My old company announced some very good news this past week: their Phase III trial for Velcade in newly diagnosed multiple myleoma had halted early because the experimental arm was performing so much better than the control arm. The trial tested a standard combination of myeloma drugs, melphalan and prednisone, vs the same pair of drugs with added Velcade.
The structure of the trial is a good illustration of how cancer chemotherapy most frequently moves forward: an agent which shows activity alone is tried in combination with existing chemotherapy regimes in the clinic. This is a conservative approach and has moved therapy forward, but it also has several glaring shortcomings. For example, it is very unlikely that compounds lacking single agent activity will be tried, though it is certainly possible that there exist compounds which would work only in combination. Another example is that this is just one of many combinations being tested; there really aren't good ways to determine which combinations to try, other than trying them. Pre-clinical cancer models aren't particularly good other than for very rough estimates, and small trials might miss effects -- particularly if only a defined subset of patients would benefit from a particular therapy.
Myeloma therapy has advanced greatly in recent history, with Velcade being an important contributor to that. The other big new drug in myeloma is Celgene's Revlimid, which is a follow-on to thalidomide. Thaliomide is, of course, one of the worst horror stories of drug history, having caused scores of severe birth defects when used as a morning sickness drug. Thalidomide's resurrection as a chemotherapy drug was impressive, as is Celgene's business cleverness in getting a monopoly on an off-patent drug, by patenting the safety system designed to present a re-play of the birth defect catastrophe.
Millennium was once positively giddy about Velcade's commercial prospects -- at one internal class the person in marketing gleefully exclaimed that 'our competition will be thalidomide and arsenic' (arsenic trioxide being another newish drug for myeloma). Revlimid's rapid ascent was a rude surprise, and since it is an oral drug and Velcade an injectable, a difficult competitor -- particularly when there is really not any rational way to determine which drug should be used in which patients (or whether they should be combined, which has looked promising but will bankrupt any payer). The fierce competition is one reason Millennium all but erased my department last year.
It's worth noting that our therapeutic ignorance is really pretty great for both. For Revlimid, the molecular target isn't known. A microarray paper (PNAS open access) this summer suggested an underlying reason for its utility in another blood malignancy, but the results are far from ironclad.
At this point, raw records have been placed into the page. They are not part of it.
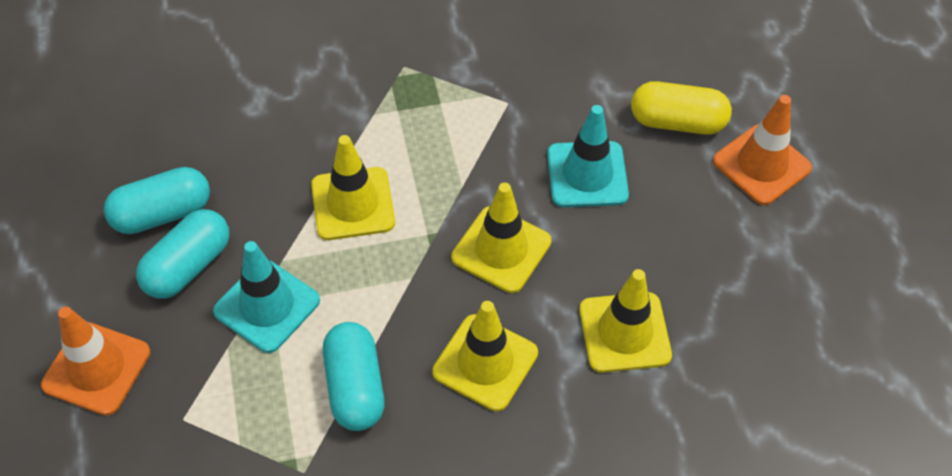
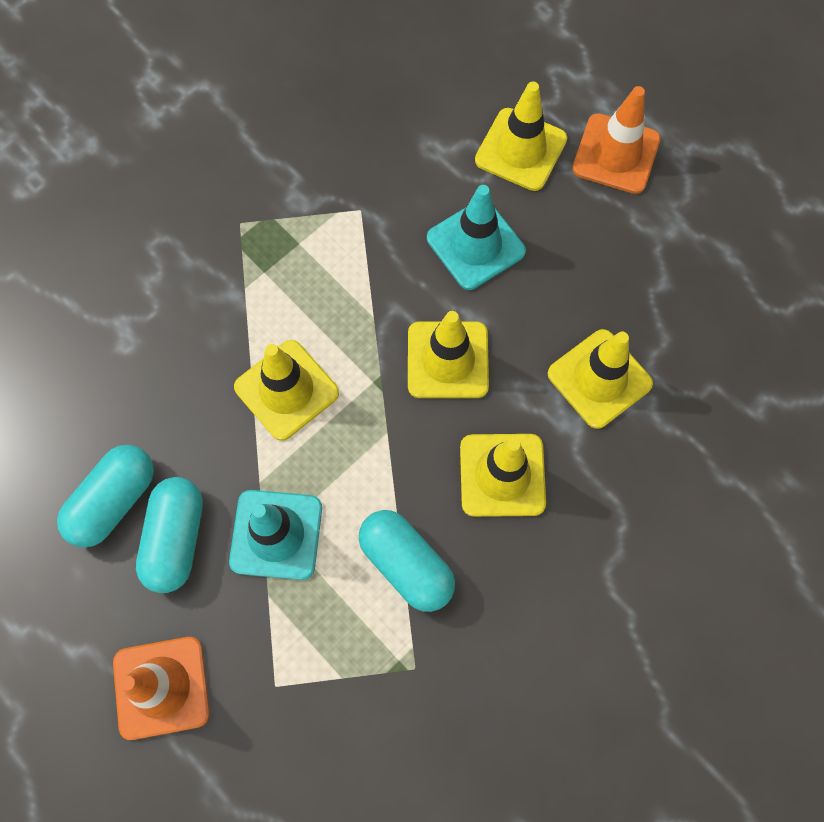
camera: 30 degrees left, 15 degrees up
(677, 122) = (521, 150): yellow capsule -> yellow traffic cone

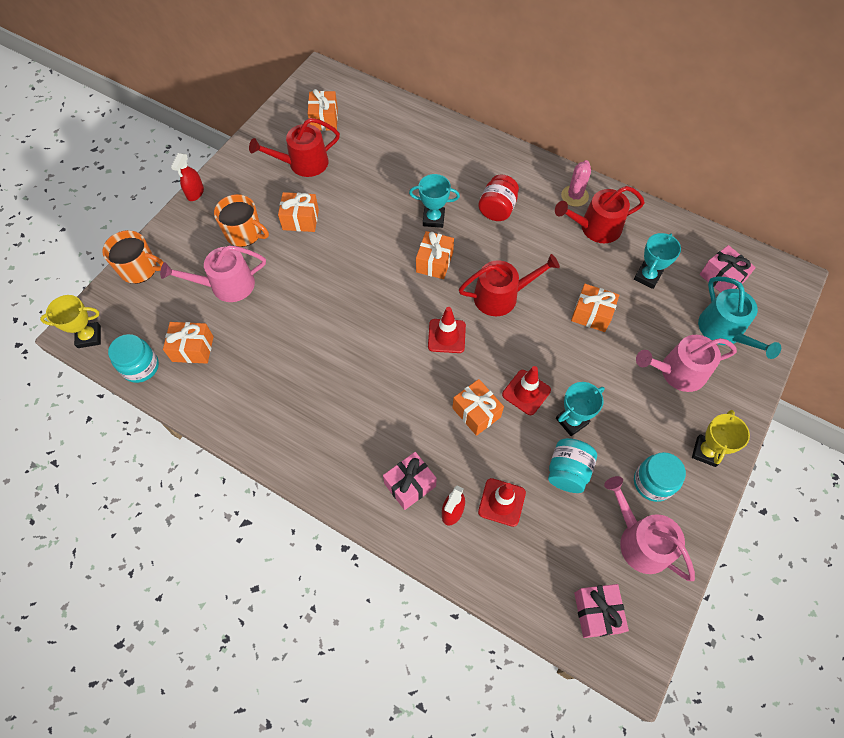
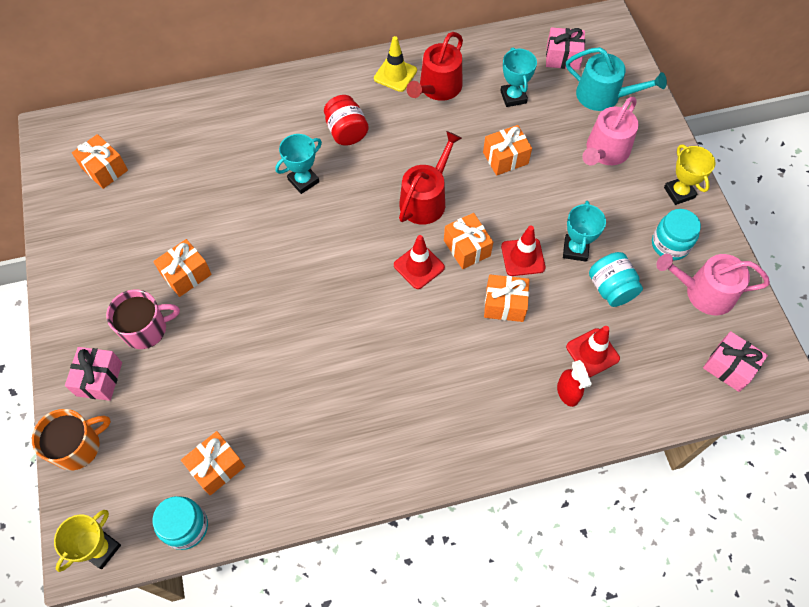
camera: 45 degrees left, 0 degrees up
(195, 193) = (52, 333): red spray bottle -> none
(227, 285) = (183, 387): pink watering can -> none
(244, 233) = (146, 329): orange mug -> pink mug
(303, 163) = (130, 223): red watering can -> none
(410, 485) = (517, 403): pink gift -> pink gift (99, 379)
(434, 262) = (344, 216): orange gift -> orange gift (467, 248)
(574, 196) = (395, 74): pink cactus -> yellow traffic cone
Whether they apply in other malignancies is a question. On the other hand, we know the molecular target of Velcade (the proteasome), but why tumor cells -- and why particular types of tumor cells -- are sensitive to this remains a mystery. The literature is full of hypotheses, but again none are really nailed down in a convincing way. Given that ignorance of mechanism, it isn't surprising that we are in the dark as to how to combine the drugs or pick out diseases (or disease subsets) to use them in.
Will we ever move from incremental, conservative, empirical approaches to some rational, mechanistic hypothesis-driven approach? I wouldn't be optimistic for the short term -- there is still too much we don't know. But perhaps in a decade-or-so time frame, perhaps we will really get a handle on the mechanisms of the disease. That's a wild guess & perhaps pessimistic, but on the other hand we are just now starting to get therapies (e.g. Iressa, Gleevec) from the oncogene research that emerged from Nixon's War on Cancer (when I was but a wee lad) -- which makes a decade time frame wildly optimistic.